L'art est une préparation à la mort. Il nous aide à faire la paix avec notre condition de mortels. Une œuvre d'art est pareille à un maître, c'est une école qui n'a pas de fin, une leçon à la faveur de laquelle chacun de nous, dans le cours de sa vie, s'initie de plus en plus profondément à ce qu'il ressent à l'égard de la mort. Si nous n'avions jamais rencontré l’art en étroite relation avec la perception de la mort, – que ce soit dans un film, un livre ou une peinture —, en nous trouvant confrontés à la réalité de la mort, nous ne serions pas capables de faire face. Nous ne saurions pas comment nous comporter, comment nous soutenir ou nous protéger. Nos âmes se désagrégeraient sous le poids du chagrin parce que nous n'y aurions pas été préparés. Pouvez-vous imaginer une situation d'ignorance, de totale impréparation psychologique ou morale à la mort, lorsque soudain vous apprendriez la mort d'un être proche, d'une personne aimée ? Vous rentreriez chez vous, le cadavre déjà froid reposerait là, et c'en serait fini. Vous aimiez cette personne, elle vous était si proche, et de tout votre être vous ne sauriez littéralement pas répondre.

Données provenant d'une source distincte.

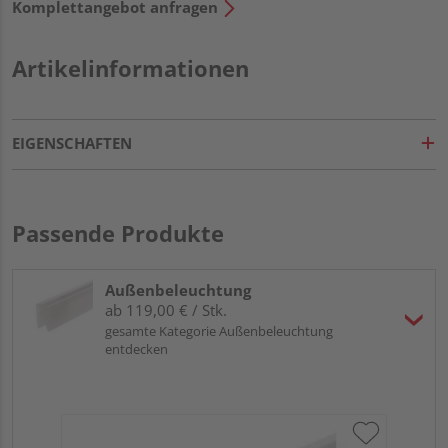
Komplettangebot anfragen
Artikelinformationen
EIGENSCHAFTEN
Passende Produkte
Außenbeleuchtung
ab 119,00 € / Stk.
gesamte Kategorie Außenbeleuchtung
entdecken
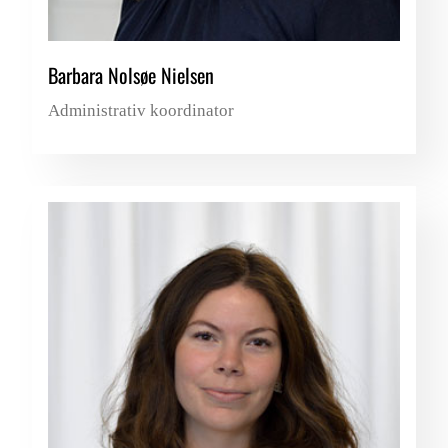
Barbara Nolsøe Nielsen
Administrativ koordinator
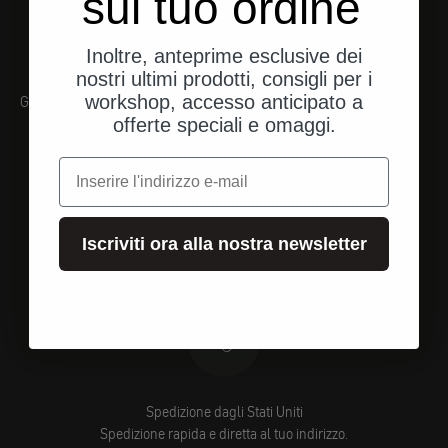
sul tuo ordine
Inoltre, anteprime esclusive dei
nostri ultimi prodotti, consigli per i
workshop, accesso anticipato a
Galleria
offerte speciali e omaggi.
e-mail
Iscriviti ora alla nostra newsletter
Spedizione dagli Stati Uniti
Spedizione rapida e diretta al tuo indirizzo.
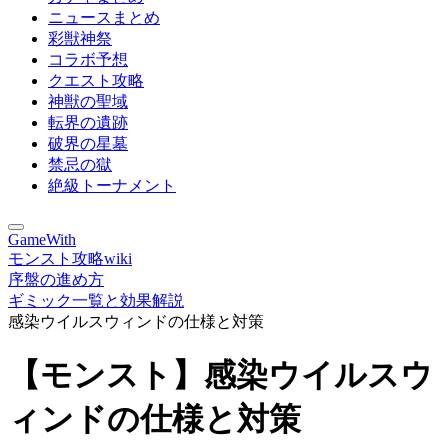
ニュースまとめ
彩獣神祭
コラボ予想
クエスト攻略
神獣の聖域
転界の遺跡
破界の星墓
禁忌の獄
絶級トーナメント
GameWith
モンスト攻略wiki
序盤の進め方
ギミック一覧と効果解説
感染ウイルスウィンドの仕様と対策
【モンスト】感染ウイルスウ
ィンドの仕様と対策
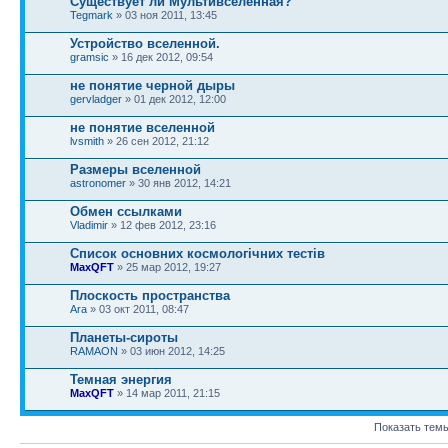
Существует ли Мультивселенная?
Tegmark
» 03 ноя 2011, 13:45
Устройство вселенной.
gramsic
» 16 дек 2012, 09:54
не понятие черной дыры
gervladger
» 01 дек 2012, 12:00
не понятие вселенной
lvsmith
» 26 сен 2012, 21:12
Размеры вселенной
astronomer
» 30 янв 2012, 14:21
Обмен ссылками
Vladimir
» 12 фев 2012, 23:16
Список основних космологічних тестів
MaxQFT
» 25 мар 2012, 19:27
Плоскость пространства
Ara
» 03 окт 2011, 08:47
Планеты-сироты
RAMAON
» 03 июн 2012, 14:25
Темная энергия
MaxQFT
» 14 мар 2011, 21:15
Показать темы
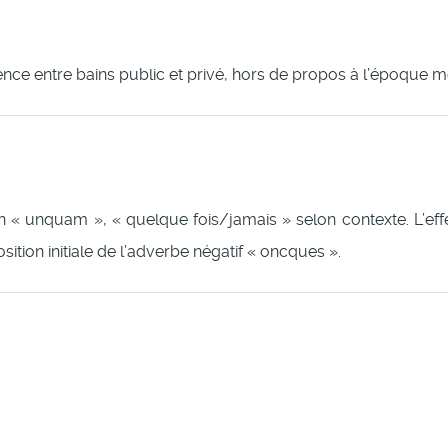
ifférence entre bains public et privé, hors de propos à l’époque 
in « unquam », « quelque fois/jamais » selon contexte. L’eff
ition initiale de l’adverbe négatif « oncques ».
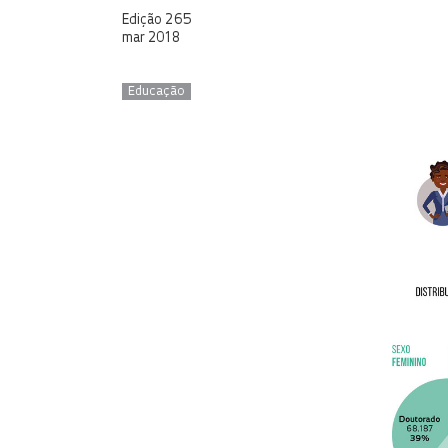
Edição 265
mar 2018
Educação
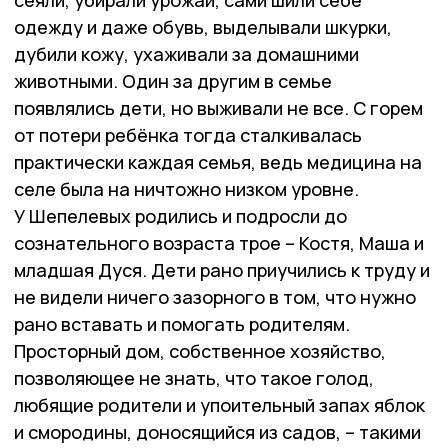
одежду и даже обувь, выделывали шкурки,
дубили кожу, ухаживали за домашними
животными. Один за другим в семье
появлялись дети, но выживали не все. С горем
от потери ребёнка тогда сталкивалась
практически каждая семья, ведь медицина на
селе была на ничтожно низком уровне.
У Шепелевых родились и подросли до
сознательного возраста трое – Костя, Маша и
младшая Дуся. Дети рано приучились к труду и
не видели ничего зазорного в том, что нужно
рано вставать и помогать родителям.
Просторный дом, собственное хозяйство,
позволяющее не знать, что такое голод,
любящие родители и упоительный запах яблок
и смородины, доносящийся из садов, – такими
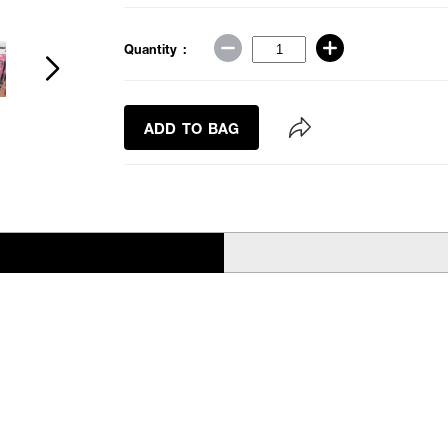
Quantity :
ADD TO BAG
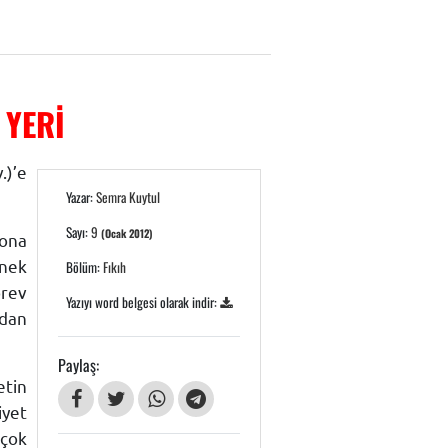
 YERİ
.)’e
Yazar:
Semra Kuytul
Sayı:
9
(Ocak 2012)
 ona
rnek
Bölüm:
Fıkıh
örev
Yazıyı word belgesi olarak indir:
ndan
Paylaş:
etin
iyet
 çok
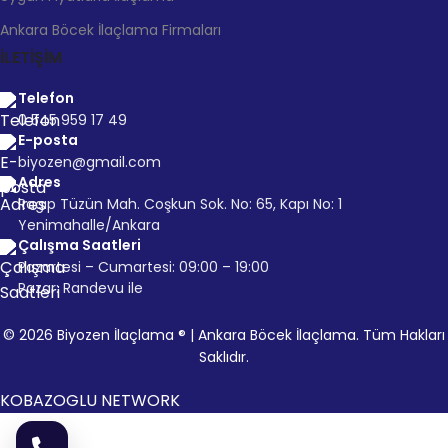
Ankara Böcek İlaçlama Firmaları
İLETİŞİM
Telefon
0 545 959 17 49
E-posta
biyozen@gmail.com
Adres
Ragıp Tüzün Mah. Coşkun Sok. No: 65, Kapı No: 1
Yenimahalle/Ankara
Çalışma Saatleri
Pazartesi – Cumartesi: 09:00 – 19:00
Pazar: Randevu ile
© 2026 Biyozen İlaçlama ® | Ankara Böcek İlaçlama. Tüm Hakları
Saklıdır.
KOBAZOGLU NETWORK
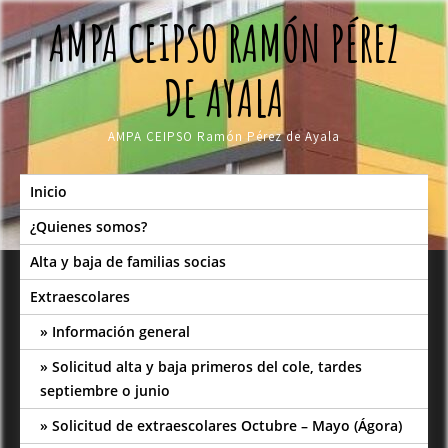
Skip
AMPA CEIPSO RAMÓN PÉREZ
to
content
DE AYALA
AMPA CEIPSO Ramón Pérez de Ayala
Inicio
¿Quienes somos?
Alta y baja de familias socias
Extraescolares
Información general
Solicitud alta y baja primeros del cole, tardes
septiembre o junio
Solicitud de extraescolares Octubre – Mayo (Ágora)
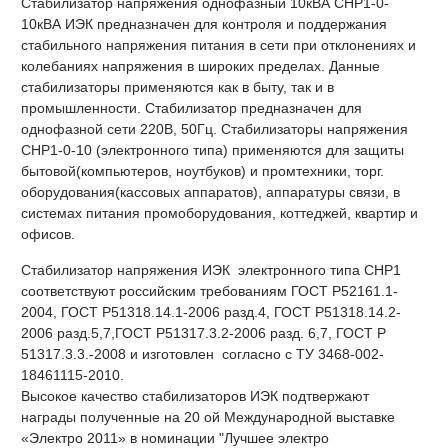
Стабилизатор напряжения однофазный 10кВА СНР1-0-
10кВА ИЭК предназначен для контроля и поддержания
стабильного напряжения питания в сети при отклонениях и
колебаниях напряжения в широких пределах. Данные
стабилизаторы применяются как в быту, так и в
промышленности. Стабилизатор предназначен для
однофазной сети 220В, 50Гц. Стабилизаторы напряжения
СНР1-0-10 (электронного типа) применяются для защиты
бытовой(компьютеров, ноутбуков) и промтехники, торг.
оборудования(кассовых аппаратов), аппаратуры связи, в
системах питания промоборудования, коттеджей, квартир и
офисов.
Стабилизатор напряжения ИЭК электронного типа СНР1
соответствуют российским требованиям ГОСТ Р52161.1-
2004, ГОСТ Р51318.14.1-2006 разд.4, ГОСТ Р51318.14.2-
2006 разд.5,7,ГОСТ Р51317.3.2-2006 разд. 6,7, ГОСТ Р
51317.3.3.-2008 и изготовлен согласно с ТУ 3468-002-
18461115-2010.
Высокое качество стабилизаторов ИЭК подтвержают
награды полученные на 20 ой Международной выставке
«Электро 2011» в номинации "Лучшее электро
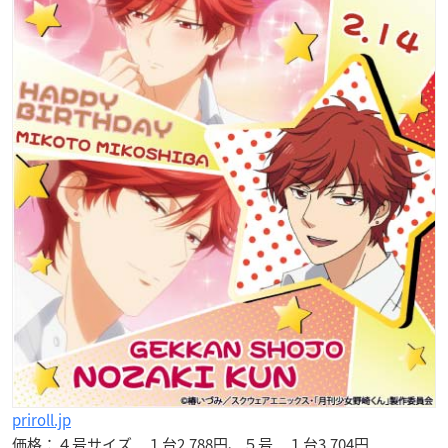
priroll.jp
価格：４号サイズ １台2,788円、５号 １台3,704円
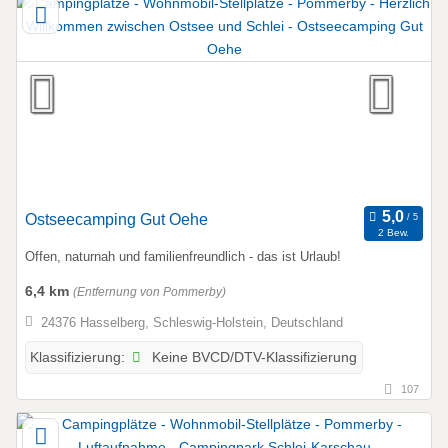
Ostseecamping Gut Oehe
2 Bew.
Offen, naturnah und familienfreundlich - das ist Urlaub!
6,4 km
(Entfernung von Pommerby)
24376 Hasselberg, Schleswig-Holstein, Deutschland
Keine BVCD/DTV-Klassifizierung
Klassifizierung:
107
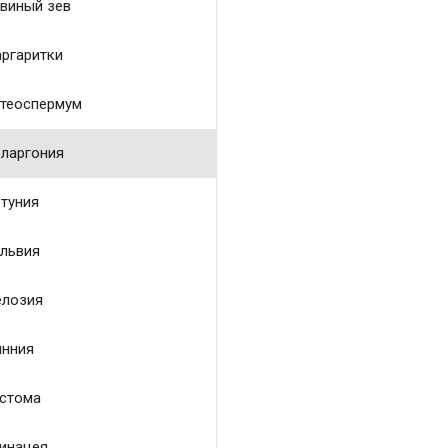
виный зев
ргаритки
теоспермум
ларгония
туния
львия
лозия
нния
стома
инацея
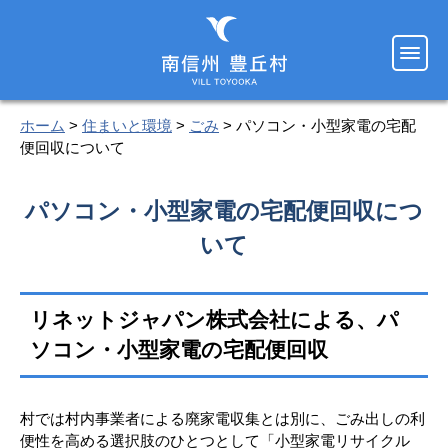
ホーム
>
住まいと環境
>
ごみ
> パソコン・小型家電の宅配
便回収について
パソコン・小型家電の宅配便回収につ
いて
リネットジャパン株式会社による、パ
ソコン・小型家電の宅配便回収
村では村内事業者による廃家電収集とは別に、ごみ出しの利
便性を高める選択肢のひとつとして「小型家電リサイクル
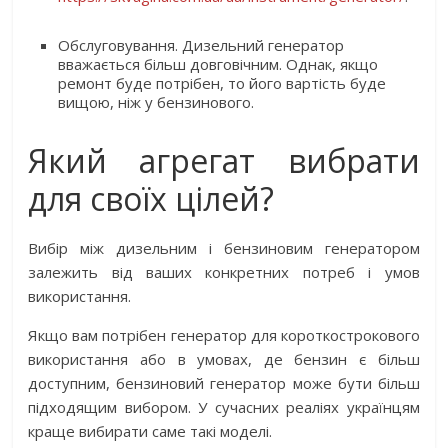
Обслуговування. Дизельний генератор
вважається більш довговічним. Однак, якщо
ремонт буде потрібен, то його вартість буде
вищою, ніж у бензинового.
Який агрегат вибрати
для своїх цілей?
Вибір між дизельним і бензиновим генератором
залежить від ваших конкретних потреб і умов
використання.
Якщо вам потрібен генератор для короткострокового
використання або в умовах, де бензин є більш
доступним, бензиновий генератор може бути більш
підходящим вибором. У сучасних реаліях українцям
краще вибирати саме такі моделі.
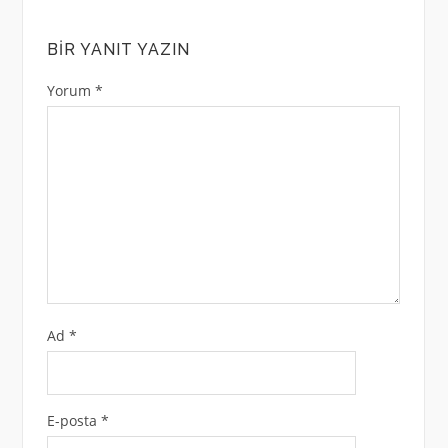
BIR YANIT YAZIN
Yorum
*
Ad
*
E-posta
*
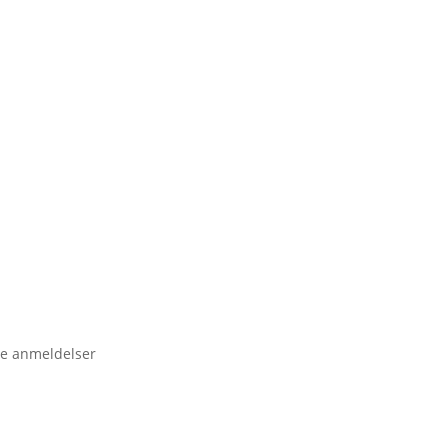
e anmeldelser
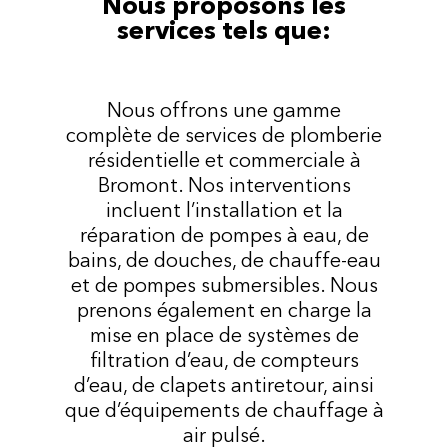
Nous proposons les
services tels que:
Nous offrons une gamme
complète de services de plomberie
résidentielle et commerciale à
Bromont. Nos interventions
incluent l’installation et la
réparation de pompes à eau, de
bains, de douches, de chauffe-eau
et de pompes submersibles. Nous
prenons également en charge la
mise en place de systèmes de
filtration d’eau, de compteurs
d’eau, de clapets antiretour, ainsi
que d’équipements de chauffage à
air pulsé.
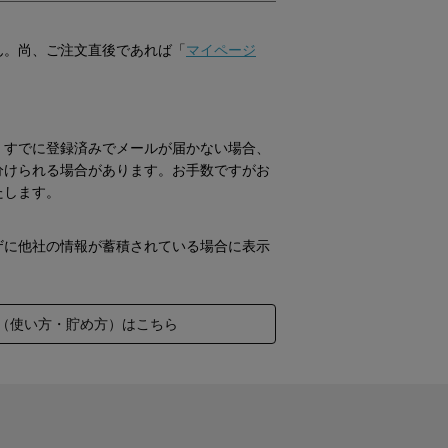
ん。尚、ご注文直後であれば「
マイページ
。すでに登録済みでメールが届かない場合、
分けられる場合があります。お手数ですがお
たします。
ザに他社の情報が蓄積されている場合に表示
（使い方・貯め方）はこちら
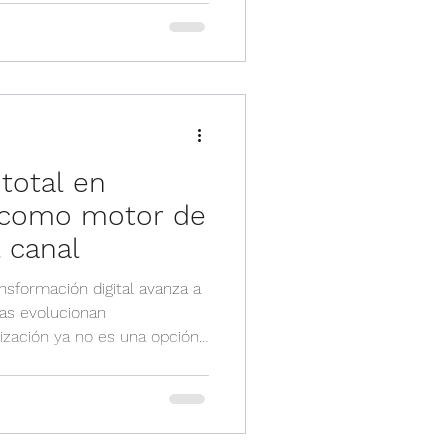
 confirma la relevancia de
rado en seguridad de
aca Canal News, Aikido se
tándar en ciberseguridad
 revolucionando la forma en
 total en
d como motor de
 canal
sformación digital avanza a
as evolucionan
ización ya no es una opción:
staca Canal News en su
Vialynk como mayorista de
lizado en ciberseguridad.
a nuestro propósito:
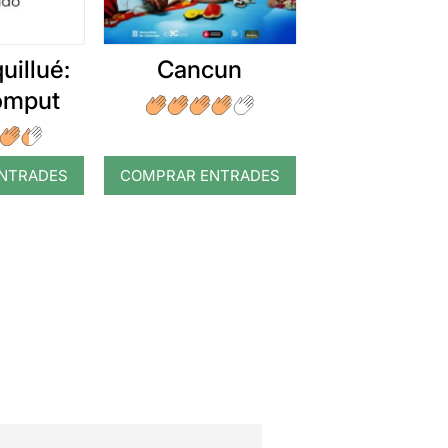
uillué:
Cancun
romput
NTRADES
COMPRAR ENTRADES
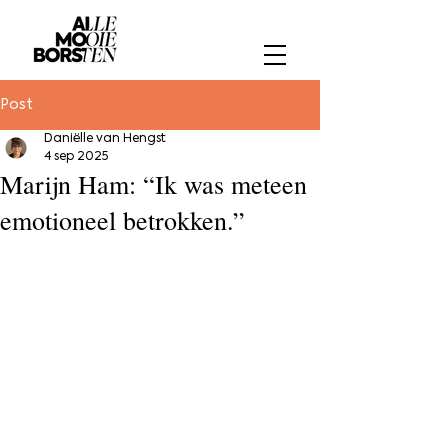
Post
Daniëlle van Hengst
4 sep 2025
Marijn Ham: “Ik was meteen
emotioneel betrokken.”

La mort est un thème d'une importance fondamentale. Or l'art, selon moi, exige un fondamentalisme thématique. Le réalisateur ne peut s'en remettre ni à des circonstances fortuites ni à des actions arbitraires. Il ne peut pas se dire : « Maintenant, pour gagner un peu d'argent, je vais tourner un film médiocre et commercialement viable, je passerai ensuite à quelque chose de plus artistique et méritoire. »
Alexandre Sokourov, in revue Europe août-septembre 2012 n° 1000-1001, article « Mort » de « L’Abécédaire », p. 140.